The truth is, my life is good :) I am happy. I love my vocation as a wife and mother to our 4 children. And I am falling in love with my vocation as a military wife, thanks to being co-leader of our family group where I can actively make a difference in the lives of spouses, children, siblings, parents and friends of our soldiers. I will forward informative emails or invite friends to FB groups that support our military. It is something I feel strongly about and called to do - raising awareness and support for our military and their families. This is not a personal plea; there are thousands of military families out there who are everyday challenged to live this vocation.

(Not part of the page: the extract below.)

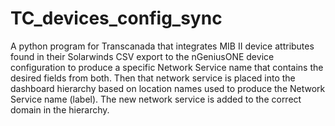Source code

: # TC_devices_config_sync
A python program for Transcanada that integrates MIB II device attributes found in their Solarwinds CSV export to the nGeniusONE device configuration to produce a specific Network Service name that contains the desired fields from both. Then that network service is placed into the dashboard hierarchy based on location names used to produce the Network Service name (label). The new network service is added to the correct domain in the hierarchy.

I recently posted this article on my FB wall.(http://gagglemaggot.tumblr.com/post/4185240822/what-not-to-say-to-a-military-wife) The article is half kidding, though I know from experience, people do ask some crazy things and if you can respond with humor, it diffuses the urge to hit them over the head ;) A couple people responded with a "well, what can you say?" which, honestly was the first thing I thought after reading the article too. After looking back on my own experiences, I came up with several (hopefully!) helpful things.

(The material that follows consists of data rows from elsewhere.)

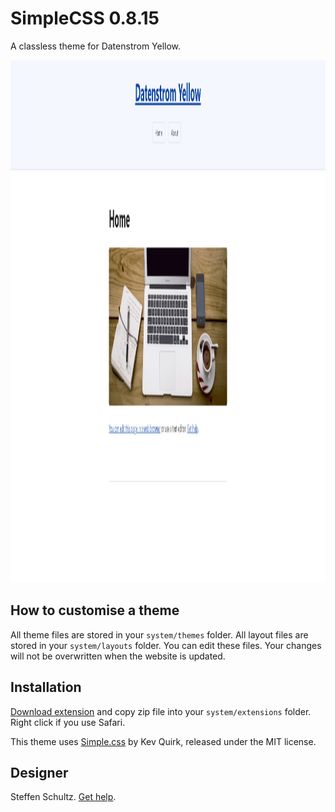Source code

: # SimpleCSS 0.8.15

A classless theme for Datenstrom Yellow.

<p align="center"><img src="simplecss-screenshot.png?raw=true" width="795" height="836" alt="Screenshot"></p>

## How to customise a theme

All theme files are stored in your `system/themes` folder. All layout files are stored in your `system/layouts` folder. You can edit these files. Your changes will not be overwritten when the website is updated.

## Installation

[Download extension](https://github.com/datenstrom/yellow-extensions/raw/master/zip/simplecss.zip) and copy zip file into your `system/extensions` folder. Right click if you use Safari.

This theme uses [Simple.css](https://simplecss.org/) by Kev Quirk, released under the MIT license. 

## Designer

Steffen Schultz. [Get help](https://github.com/schulle4u/yellow-extensions-schulle4u/issues).

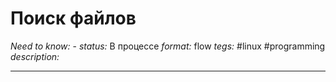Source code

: # Поиск файлов
*Need to know:* -
*status:* В процессе
*format:* flow
*tegs:* #linux #programming
*description:*

---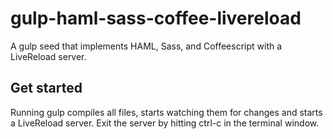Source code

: # gulp-haml-sass-coffee-livereload
A gulp seed that implements HAML, Sass, and Coffeescript with a LiveReload server.

## Get started
Running gulp compiles all files, starts watching them for changes and starts a LiveReload server. Exit the server by hitting ctrl-c in the terminal window.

*If you can't relate, then say so. "I can't imagine what you're going through..." It's ok, and it's refreshing to hear rather than things like "Oh! That's just like my husband's business trip last week! He was gone for 4 whole days and it was so hard to deal with the kids alone! How are you going to do it for a whole year!?"
First mistake is relating a deployment where you live with the stress and risk of losing your spouse on top of essentially living two people's lives in one person's time to a business trip where they come home and bring the kids bags of peanuts from the plane ride.
Second mistake is insinuating the whole negative "you can't do it" factor and the extreme length of it. We aren't ignorant to the fact it's hard. Or long. If a person has never experienced something and then make judgments about it, they come off sounding ignorant and even condescending. When you are in hardcore active labor, do you really want a nurse who's never been pregnant coming up and saying, "Wow! That looks hard! It's just like the time I got this paper cut and it hurt sooooo much....." Uh, no.
*Be positive. "I know you can get through this. You are a rockstar!" Soooo much nicer than focusing on all the negative aspects of a deployment which play in your head on repeat anyway. You would be amazed at how some simple uplifting words can turn someone's entire day around.
*Be sympathetic. This includes refraining from babbling to excess about the latest romantic date night with your hubby, or other topics that might be hard for someone without their spouse to hear. Are you entitled to talk about it? Of course, but we are also entitled to start sobbing or walk away from you. Many times, a military spouse just wants to vent. The reason we hesitate to vent to a civilian is that they don't understand what you are going through and furthermore, most don't even try. In a world screaming "TOLERANCE!!!," there is little sensitivity to families trudging through each day carrying the weight of two people. Listen to them, put yourself in their shoes and ask yourself what you would want someone to do for you.
*Be supportive. "What can I do to help?" Or better yet, "Bring the kids over Friday morning so you can go out and have some downtime!" "Do you all eat spaghetti? Good! I'm bringing a big pot of it over tomorrow night for your family to enjoy!" Offering general help is wonderful and immediately jumping into action is even better. Let's face it, it's harder to ask for help than to simply follow through on ready made plans. And be sincere. If you already feel overwhelmed, it's ok, but don't offer to help. There's nothing worse than bringing yourself to ask for help only to be rejected by someone who initially offered.